The Thermo Scientific RadEye GR System is a radiation detection device designed and proven through extensive testing for the extreme forces and harsh conditions experienced when installed in a grapple.
- Small detector size - negligible load capacity reduction while providing superior sensitivity
- Enhanced sensitive for low gamma energies
- Superior value: Small investment and low cost of ownership
- Multiple portable RadEye R display units possible
- Extremely high battery lifetime
- Nearly maintenance-free
- Very straightforward installation process
- Simple and comprehensive data logging and reporting
- Radiation test handled by single person
- ViewPoint centralized real time monitoring option
- Optimized shape and thickness of the detector dome allows even low energetic radiation to cause a significant signal in the detector
- RadEye R Receiver Unit (option to increase the number of Receiver Units)

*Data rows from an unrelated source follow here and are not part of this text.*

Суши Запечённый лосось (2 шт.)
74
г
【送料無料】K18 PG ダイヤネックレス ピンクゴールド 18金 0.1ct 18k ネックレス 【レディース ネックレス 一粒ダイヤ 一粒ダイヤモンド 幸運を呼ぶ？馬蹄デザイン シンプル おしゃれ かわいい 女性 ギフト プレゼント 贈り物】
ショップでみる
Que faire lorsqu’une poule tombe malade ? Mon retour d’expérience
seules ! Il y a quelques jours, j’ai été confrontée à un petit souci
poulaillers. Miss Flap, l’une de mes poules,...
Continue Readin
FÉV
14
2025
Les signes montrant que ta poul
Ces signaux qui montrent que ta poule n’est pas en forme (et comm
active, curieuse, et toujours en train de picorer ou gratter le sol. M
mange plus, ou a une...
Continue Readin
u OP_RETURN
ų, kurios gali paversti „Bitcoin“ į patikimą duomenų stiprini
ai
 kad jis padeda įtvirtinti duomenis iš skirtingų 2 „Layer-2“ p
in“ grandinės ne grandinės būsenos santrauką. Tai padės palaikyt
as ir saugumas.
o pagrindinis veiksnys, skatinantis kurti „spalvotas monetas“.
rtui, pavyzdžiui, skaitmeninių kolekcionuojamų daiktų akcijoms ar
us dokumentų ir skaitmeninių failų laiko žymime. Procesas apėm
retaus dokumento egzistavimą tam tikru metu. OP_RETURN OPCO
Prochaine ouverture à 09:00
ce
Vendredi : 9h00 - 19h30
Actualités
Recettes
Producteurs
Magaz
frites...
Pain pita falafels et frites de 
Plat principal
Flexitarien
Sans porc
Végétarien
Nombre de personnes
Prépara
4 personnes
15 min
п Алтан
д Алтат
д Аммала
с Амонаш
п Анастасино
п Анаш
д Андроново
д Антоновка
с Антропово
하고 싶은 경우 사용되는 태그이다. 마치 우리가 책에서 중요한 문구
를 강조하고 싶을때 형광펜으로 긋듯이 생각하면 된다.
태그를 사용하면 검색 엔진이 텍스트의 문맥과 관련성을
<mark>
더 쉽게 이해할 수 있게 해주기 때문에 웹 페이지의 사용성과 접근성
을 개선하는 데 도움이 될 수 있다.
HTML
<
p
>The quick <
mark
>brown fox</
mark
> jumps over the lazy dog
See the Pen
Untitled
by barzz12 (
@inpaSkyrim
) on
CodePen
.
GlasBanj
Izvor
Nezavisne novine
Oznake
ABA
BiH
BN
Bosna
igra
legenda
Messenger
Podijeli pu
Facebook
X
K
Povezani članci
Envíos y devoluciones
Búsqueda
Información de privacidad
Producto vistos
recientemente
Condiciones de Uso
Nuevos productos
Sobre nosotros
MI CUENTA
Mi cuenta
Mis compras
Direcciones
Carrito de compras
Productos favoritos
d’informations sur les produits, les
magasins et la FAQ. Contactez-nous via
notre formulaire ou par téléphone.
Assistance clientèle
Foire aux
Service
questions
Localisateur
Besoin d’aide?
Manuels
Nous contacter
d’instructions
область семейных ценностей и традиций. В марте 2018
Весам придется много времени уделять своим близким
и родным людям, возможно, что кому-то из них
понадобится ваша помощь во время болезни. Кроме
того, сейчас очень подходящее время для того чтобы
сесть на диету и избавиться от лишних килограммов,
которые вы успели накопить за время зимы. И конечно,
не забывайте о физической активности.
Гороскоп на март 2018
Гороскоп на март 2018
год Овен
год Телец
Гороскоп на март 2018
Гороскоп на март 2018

- Detector Unit (Installed on grapple)
- Battery Module and Radio Transceiver (Installed on grapple)
- Optional Datalogger
Recommended for: In the metal recycling industries, intentionally or accidentally discarded industrial and medical sources can seriously contaminate a shredder, baler, steel melt or bag house. While these types of sources may be quite strong, the radiation is highly attenuated by the lead and steel housings in which they are encased. Crane-Mounted Radiation Detection Systems are designed to monitor the scrap metal while it is still in the scrap pile under the grapple or magnet, or on the grapple itself, and to prevent shielded radioactive sources from making their way into the steel making process.
While the detector inside the RadEye GR grapple monitor is smaller than the detectors used in a portal monitor at the entrance of a facility it more than makes up any loss in sensitivity as the RadEye GR detector is much closer (law of 1/r2
for the radiation field) and the radioactive source is less shielded by the surrounding scrap.
Furthermore, the contact time is longer than for a portal monitor which is the other critical element in determining sensitivity.